Вот стихли бранные слова. У Цзиргалана задеревенело и высохло во рту: «Неужто спину обнажать!?» И тело вмиг обмякло. «На три дня и три ночи{108} определить их в Черную падь и там держать в загоне».
* * *
Обида, злость не вышли разом. Горьким комком стояли в горле, искали выхода. А где? Понятно, там, где те, что дали повод озлобиться.
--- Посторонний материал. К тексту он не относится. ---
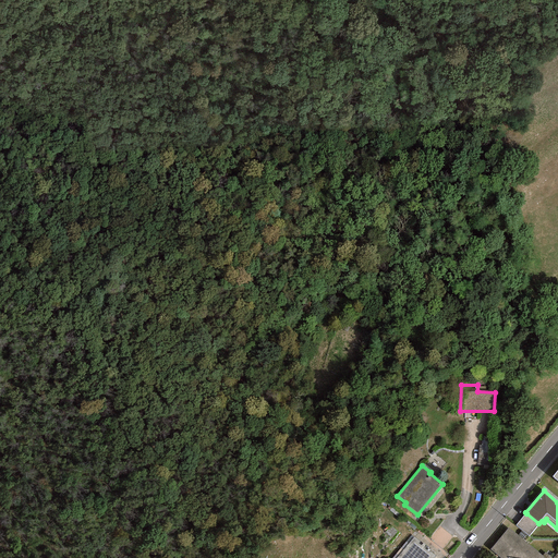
[(538,523),(526,513),(516,525),(529,536),(538,523)]
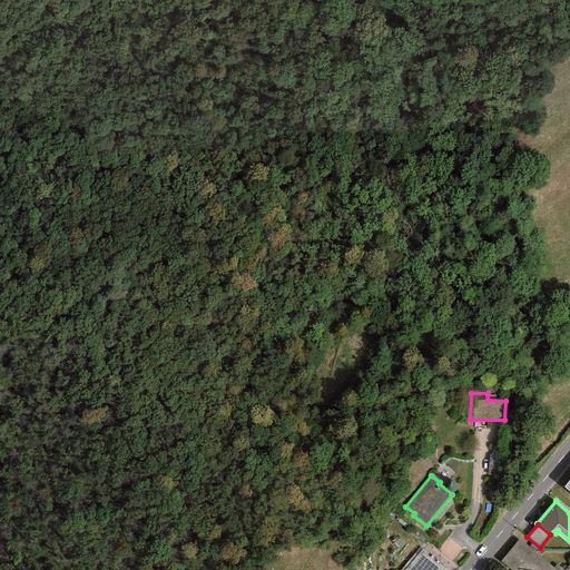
[(519,539),(500,562),(509,569),(554,569),(556,569),(553,568),(519,539)]
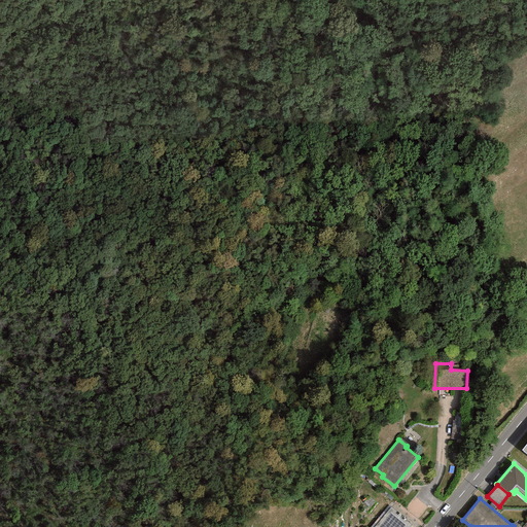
[(391,507),(374,526),(409,526),(411,525),(391,507)]
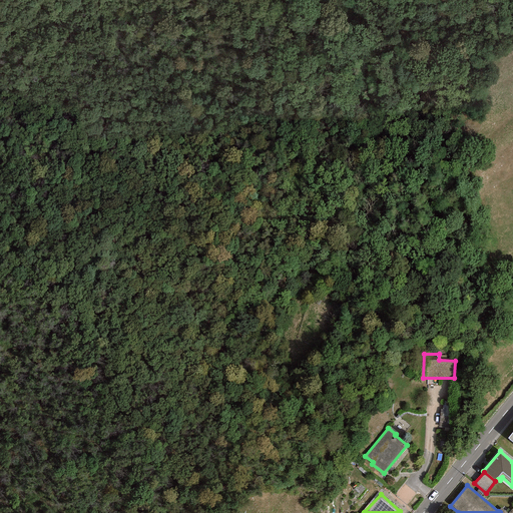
All buildings are outlined.
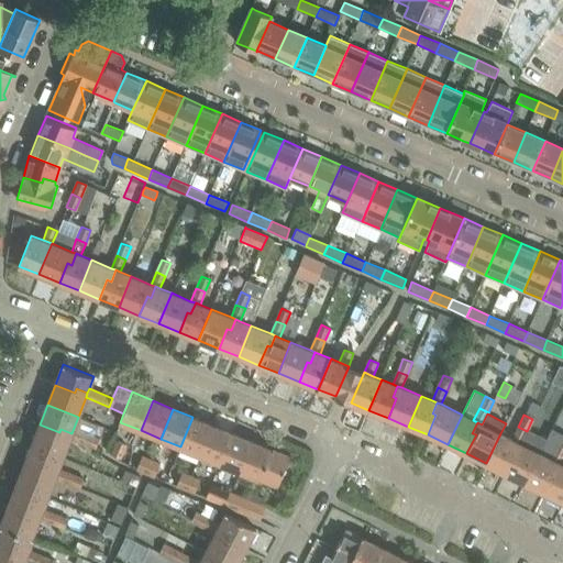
[(180,446),(200,455),(212,424),(192,417),(180,446)]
Не так уж вроде далека та падь от Хету-Алы, где приказал стеречь Нурхаци четырех злоумышленников, но место дикое совсем. Поблизости никакого Жилья. Дороги нет наезженной, тропа одна, да и та малохоженная. Нурхаци не без труда пробирался за шедшим впереди вестовщиком. И ярость, заглохшая было от тягости пути, вновь вспыхнула при виде четырех бэйлэ, что повалились на колени, завидя государя, дядю, деда. И это смирение, беззащитности сродни, лишь только подхлестнуло ярость. Зашелся в крике Нурхаци, бранился, брызгал слюной, топал ногами и плевая в лица племянникам и внукам{109}. За косу было кого-то ухватил, но изнемог и бросил.
* * *
С серебряной тарелки (осталось их изрядно в доме цзинлюэ) Нурхаци мяса зацепил кусок. Поднес ко рту, задумчиво жевать принялся, не отводя взгляда от тарелки. «На серебро польстились те четверо, племянники и внуки, — напомнил тускло блестевший край тарелки. — И опозорились так… Да только б если сами. Ведь роду нашего они…» Есть не хотелось. Тарелка эта назойливо лезла в глаза, напоминая о бесчестье племянников и внуков. И взять с нее еще кусок как-то рука не поднималась.
— А ну-ка убери её, — бросил слуге. — Напиться дай. Ковш принеси.
Приятно было держать его, как руку старого друга. Темные бока ковша лоснились от времени, местами пошли трещинок морщины, но посудина еще надежна, как руки испытанного временем друга. Сработал ковш отличный мастер. Знал, дерево какое выбрать и отрубить когда, зимой иль летом, и что — сук ближе к корням или к вершине.